Lets use an array to implement the List ADT from above:

// List_arr.h

#include "std_lib_cmpt225.h"

using namespace cmpt225;

const int MAX_LIST_SIZE = 100;
typedef string ItemType;

class List {
private:
        ItemType* arr;
        int sz;

public:
        // constructor: creates an empty list
        List();

  // destructor: destroy the list
        ~List();

  // Pre:
  // Post: returns true if this list is empty, and false otherwise
        bool is_empty() const;

        // Pre:
        // Post: returns the number of elements in this list
        int size() const;

        // Pre: 0 <= index <= size()
        // Post: Puts item at location index. Every element after
        //       item has its index increased by 1.
        void insert(const ItemType& item, int index);

        // Pre: 0 <= index < size()
        // Post: returns the item at location index
        ItemType retrieve(int index) const;

}; // class List


////////////////////////////////////////////////////////////////////
//
// Implementation
//
////////////////////////////////////////////////////////////////////

List::List()
        : arr(new ItemType[MAX_LIST_SIZE]), sz(0)
        { }

List::~List() {
        delete[] arr;
}

int List::size() const {
        return sz;
}

bool List::is_empty() const {
        return size() == 0;
}

// Pre: 0 <= index < size()
// Post: returns the item at location index
ItemType List::retrieve(int index) const {
        check_pre(0 <= index && index < size());
        return arr[index];
}

// Pre: 0 <= index <= size()
// Post: Puts item at location index. Every element after
//       item has its index increased by 1.
void List::insert(const ItemType& item, int index) {
        check_pre(0 <= index && index <= size());
        eassert(size() < MAX_LIST_SIZE);
        ++sz;
        int i = 0;
        while (sz - i > index) {
                arr[sz - i] = arr[sz - i - 1];
                ++i;
        }
        arr[index] = item;
}

Note the following:

  • C++ arrays have a fixed size, and so we use the constant MAX_LIST_SIZE to indicate the size of the underlying array. So this List implementation always reserves exactly MAX_LIST_SIZE element, even for an empty list. If you try to insert an element into a list that contains MAX_LIST_SIZE elements, then an error is thrown.

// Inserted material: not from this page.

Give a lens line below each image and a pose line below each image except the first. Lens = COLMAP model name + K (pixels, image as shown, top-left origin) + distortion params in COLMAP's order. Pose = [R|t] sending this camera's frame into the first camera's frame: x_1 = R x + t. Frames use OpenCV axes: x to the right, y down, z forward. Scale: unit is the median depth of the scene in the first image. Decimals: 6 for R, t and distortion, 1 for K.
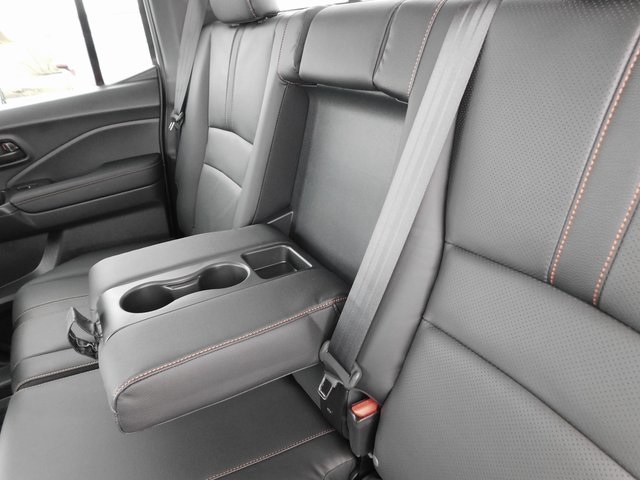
lens RADIAL K [[424.6, 0, 319.8], [0, 424.6, 238.9], [0, 0, 1]] dist [-0.051837, 0.033929]
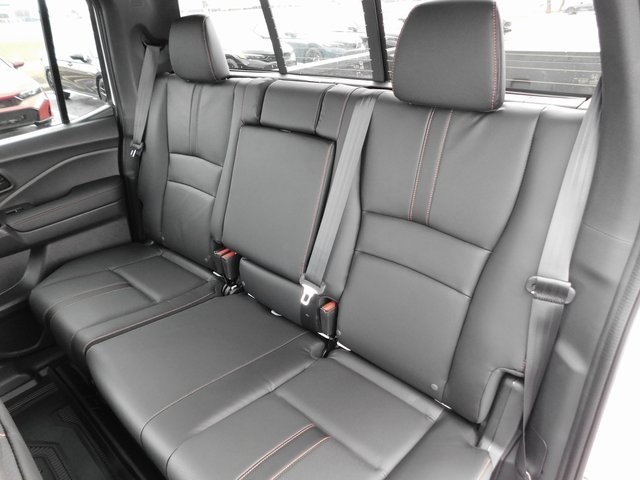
lens RADIAL K [[424.6, 0, 319.5], [0, 424.6, 240.2], [0, 0, 1]] dist [-0.051837, 0.033929]
pose [[0.955744, -0.110353, 0.272719, -0.209256], [0.112374, 0.993632, 0.008247, 0.048603], [-0.271893, 0.022764, 0.962058, -0.399885]]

    A more sophisticated implementation of List could dynamically re-size the array when it runs out of space. For instance, whenever insert is called on a completely filled list it could create a new array that is double the size of the existing array, copy all the elements from arr into it, and then delete the original array. It still uses excess space, but often not as much as our naive implementation.

  • check_pre(expr) is in the std_lib_cmpt225.h file, and does nothing if expr is true (meaning that the pre-condition is true, i.e. that it has been satisfied). But if expr is false, then check_pre immediately throws an error.

  • The implementation of insert is different in the details than the one given in the textbook.

  • Notice the performance of each of the functions:

    • size, is_empty, and retrieve are each constant-time operations. That means that the time they take to run don’t depend on the size of the list. So no matter how large the list, these three operations take the same amount of time.
    • insert runs at different speeds depending upon the parameter index that is passed-in. If i is big, then insert runs quickly; but if i is small, it runs more slowly. In the worst case, when i is 0, insert does an amount of work proportional to the size of the list.